**Written exercise 1:** Give the number of lines in the records that contain the string "extrude", counting only exact matches in case.

**Extract:**
━━━━━━━━━━━━━━━━━━━━
I can't imagine going there is August. We went December into January and the weather was perfect. Except for not seeing any alligators on the swamp tour, that time of year was perfect for site seeing.


----------



## Dan O (Sep 5, 2014)

benjibear said:


> I can't imagine going there is August. We went December into January and the weather was perfect. Except for not seeing any alligators on the swamp tour, that time of year was perfect for site seeing.


It was hot but my son wants to move to Houston someday and wanted to see how hot the summers can be. Too darn hot for me. It was only mid 90s with humidity at about 70% I think but it felt about as hot as I have been when in the Calif desert when the temps were 120ish. I guess it didn't help we walked around quite a bit with minimal water. I kept thinking I'd be getting more soon or I'd have gone back to the hotel for some ice water. Live and learn.


----------



## Green Maned Lion (Sep 6, 2014)

Dan, you better get him checked out. That sounds serious.
━━━━━━━━━━━━━━━━━━━━
**Data shown:**
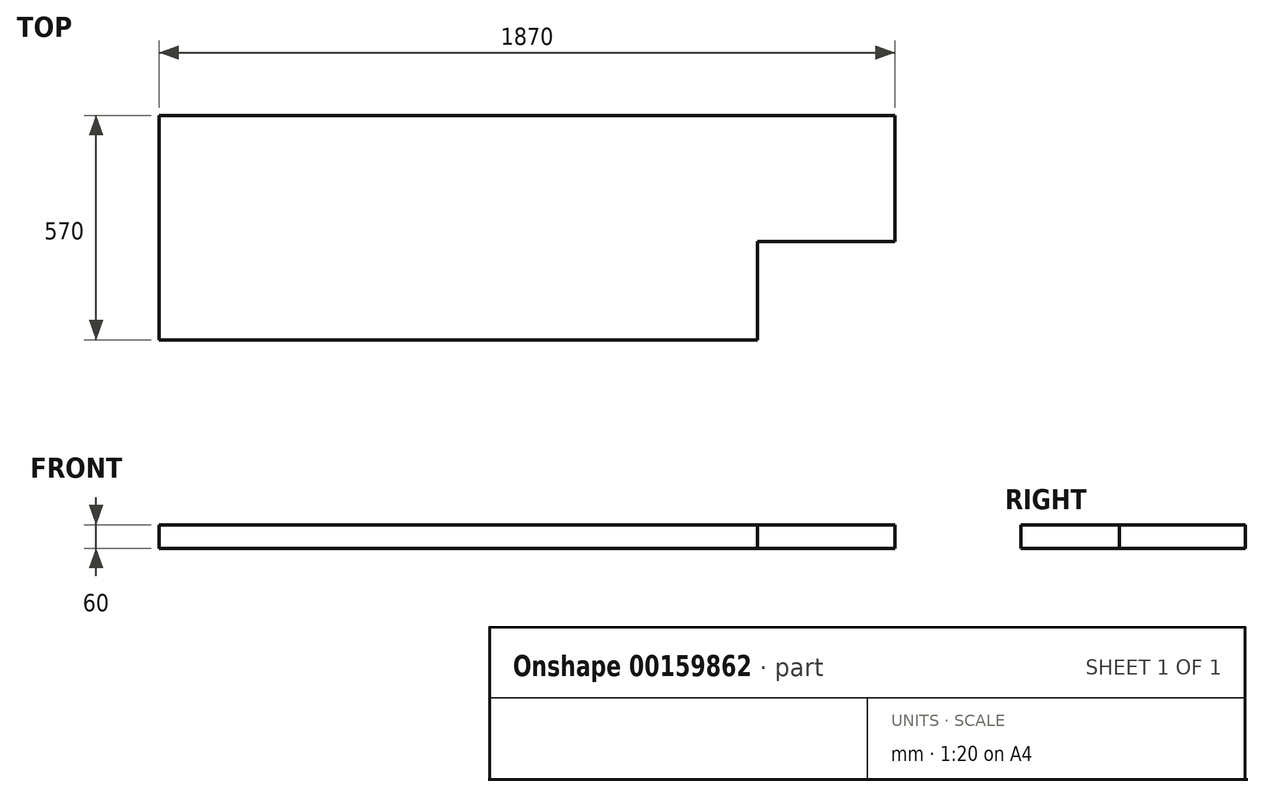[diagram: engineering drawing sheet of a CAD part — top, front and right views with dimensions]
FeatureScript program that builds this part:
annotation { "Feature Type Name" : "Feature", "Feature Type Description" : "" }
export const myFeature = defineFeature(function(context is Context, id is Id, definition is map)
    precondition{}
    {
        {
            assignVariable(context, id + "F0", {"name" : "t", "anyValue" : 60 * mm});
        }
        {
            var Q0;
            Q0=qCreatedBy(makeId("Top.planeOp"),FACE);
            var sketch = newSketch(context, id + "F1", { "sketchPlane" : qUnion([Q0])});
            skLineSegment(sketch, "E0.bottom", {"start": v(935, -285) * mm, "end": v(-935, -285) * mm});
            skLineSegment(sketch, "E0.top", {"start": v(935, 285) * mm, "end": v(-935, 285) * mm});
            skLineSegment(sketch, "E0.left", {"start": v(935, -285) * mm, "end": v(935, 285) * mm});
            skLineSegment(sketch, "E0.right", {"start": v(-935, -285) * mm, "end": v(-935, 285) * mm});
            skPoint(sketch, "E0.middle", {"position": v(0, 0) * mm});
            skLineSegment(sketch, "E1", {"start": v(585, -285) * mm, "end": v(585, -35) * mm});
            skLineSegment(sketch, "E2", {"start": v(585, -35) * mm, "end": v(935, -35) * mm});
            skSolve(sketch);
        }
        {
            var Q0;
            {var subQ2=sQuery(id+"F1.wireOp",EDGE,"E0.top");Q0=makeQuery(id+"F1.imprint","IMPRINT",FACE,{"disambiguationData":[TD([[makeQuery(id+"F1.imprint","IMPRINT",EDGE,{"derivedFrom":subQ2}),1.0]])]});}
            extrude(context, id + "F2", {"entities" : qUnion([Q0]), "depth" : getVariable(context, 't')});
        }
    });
━━━━━━━━━━━━━━━━━━━━
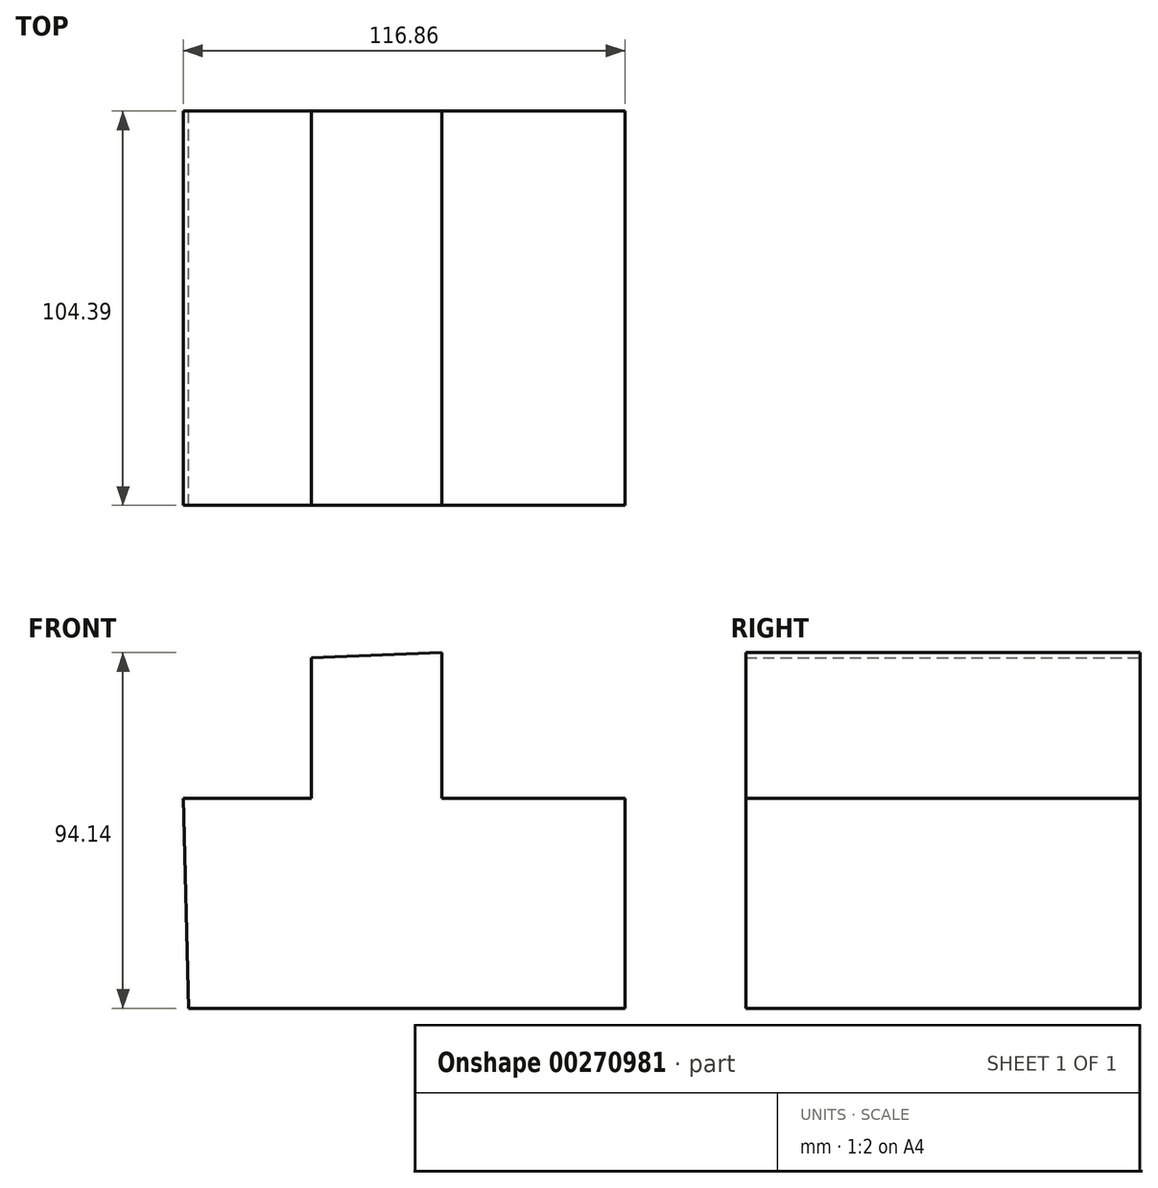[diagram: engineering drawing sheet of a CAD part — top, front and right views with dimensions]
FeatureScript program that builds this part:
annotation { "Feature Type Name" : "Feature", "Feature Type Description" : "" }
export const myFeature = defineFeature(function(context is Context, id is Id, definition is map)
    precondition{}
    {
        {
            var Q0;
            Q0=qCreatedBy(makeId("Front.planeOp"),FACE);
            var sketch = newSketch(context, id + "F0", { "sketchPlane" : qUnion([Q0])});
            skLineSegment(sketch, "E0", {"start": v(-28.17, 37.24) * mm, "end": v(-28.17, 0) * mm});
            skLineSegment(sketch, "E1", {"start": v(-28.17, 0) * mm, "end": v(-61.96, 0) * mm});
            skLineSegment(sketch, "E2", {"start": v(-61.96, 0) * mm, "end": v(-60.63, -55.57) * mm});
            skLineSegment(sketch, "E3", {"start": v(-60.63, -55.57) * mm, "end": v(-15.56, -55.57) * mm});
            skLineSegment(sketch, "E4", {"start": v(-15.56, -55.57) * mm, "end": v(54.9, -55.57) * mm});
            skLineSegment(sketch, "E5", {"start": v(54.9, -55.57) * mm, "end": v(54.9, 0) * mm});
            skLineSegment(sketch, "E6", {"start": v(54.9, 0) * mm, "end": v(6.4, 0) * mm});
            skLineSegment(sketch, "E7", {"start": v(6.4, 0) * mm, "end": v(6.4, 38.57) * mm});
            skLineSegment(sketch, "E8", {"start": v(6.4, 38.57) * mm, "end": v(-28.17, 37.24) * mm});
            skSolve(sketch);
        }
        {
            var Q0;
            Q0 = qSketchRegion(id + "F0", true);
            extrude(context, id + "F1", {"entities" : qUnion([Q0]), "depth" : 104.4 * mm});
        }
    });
━━━━━━━━━━━━━━━━━━━━
**Written exercise 2:** Rewrite the stretch of the forum thread from "## Dan O (Sep" through "Live and learn.", changing "ice water" to "cold drinks".

**Answer 1:** 2

**Answer 2:**
## Dan O (Sep 5, 2014)

benjibear said:


> I can't imagine going there is August. We went December into January and the weather was perfect. Except for not seeing any alligators on the swamp tour, that time of year was perfect for site seeing.


It was hot but my son wants to move to Houston someday and wanted to see how hot the summers can be. Too darn hot for me. It was only mid 90s with humidity at about 70% I think but it felt about as hot as I have been when in the Calif desert when the temps were 120ish. I guess it didn't help we walked around quite a bit with minimal water. I kept thinking I'd be getting more soon or I'd have gone back to the hotel for some cold drinks. Live and learn.